読解用の抜粋:
事故後の損害賠償責任とそれに関わる額【コラム】
損害賠償とは、不法行為によって損害を与えた人が損害を受けた人に対して金銭(損害賠償額)を支払うことです。
このとき、損害を発生させた加害者に対して課せられる責任のことを損害賠償責任といいます。
交通事故を発生させた加害者は、この損害賠償責任を負うことになります。
ただし、多くのドライバーは任意保険に入っているため、交通事故を発生させたことによる損害賠償責任について、任意保険の対人賠償保険を利用できます。
被害者のお怪我等の人身損害に対しては対人賠償保険が、車両等の物件損害に対しては対物賠償保険が適用されます。
損害賠償責任により支払うべき額は、訴訟外の示談交渉の場合には両当事者の合意により決定されます。
また、訴訟を提起して判決に至る場合には裁判官が決定します。
このとき、加害者側が被害者に対し支払う損害賠償額に過失相殺が適用される場合があります。
例えば、自動車同士の交通事故において、追突事故のように加害者側に100%の責任がある場合もあれば、信号機のない交差点における出会い頭の事故のように被害者側にも一定の過失がある場合もあります。
このような場合、加害者が被害者に対して支払うべき損害賠償金が過失割合に応じて減額される場合があります。
これを過失相殺といいます。
人身損害と物件損害の両方が生じている場合に、相手方保険会社は、物件損害の示談を先行して提案するとき、過失割合について本来の過失割合より被害者側の過失割合を高く評価して提示することがありますので、このときに簡単に応じようとはせず、適切は過失相殺を適用した本来の損害賠償額を請求することが重要です。

課題: 損害賠償責任のコラムでは、訴訟外の示談交渉の場合、損害賠償責任により支払うべき額は何によって決まるとされているか。

ページから抽出したテキストデータ
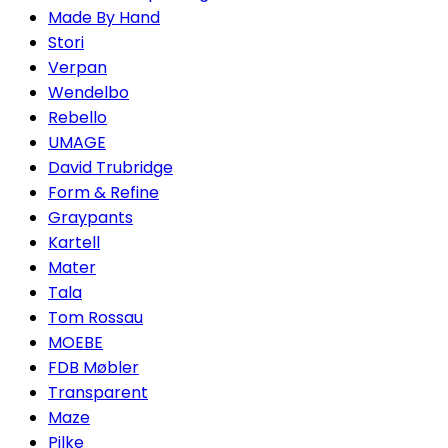
Made By Hand
Stori
Verpan
Wendelbo
Rebello
UMAGE
David Trubridge
Form & Refine
Graypants
Kartell
Mater
Tala
Tom Rossau
MOEBE
FDB Møbler
Transparent
Maze
Pilke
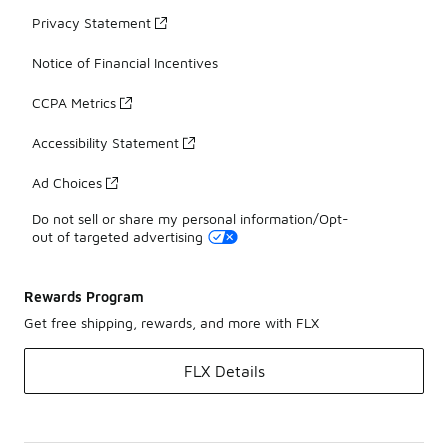
Privacy Statement
Notice of Financial Incentives
CCPA Metrics
Accessibility Statement
Ad Choices
Do not sell or share my personal information/Opt-
out of targeted advertising
Rewards Program
Get free shipping, rewards, and more with FLX
FLX Details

解答: 両当事者の合意によって決まる。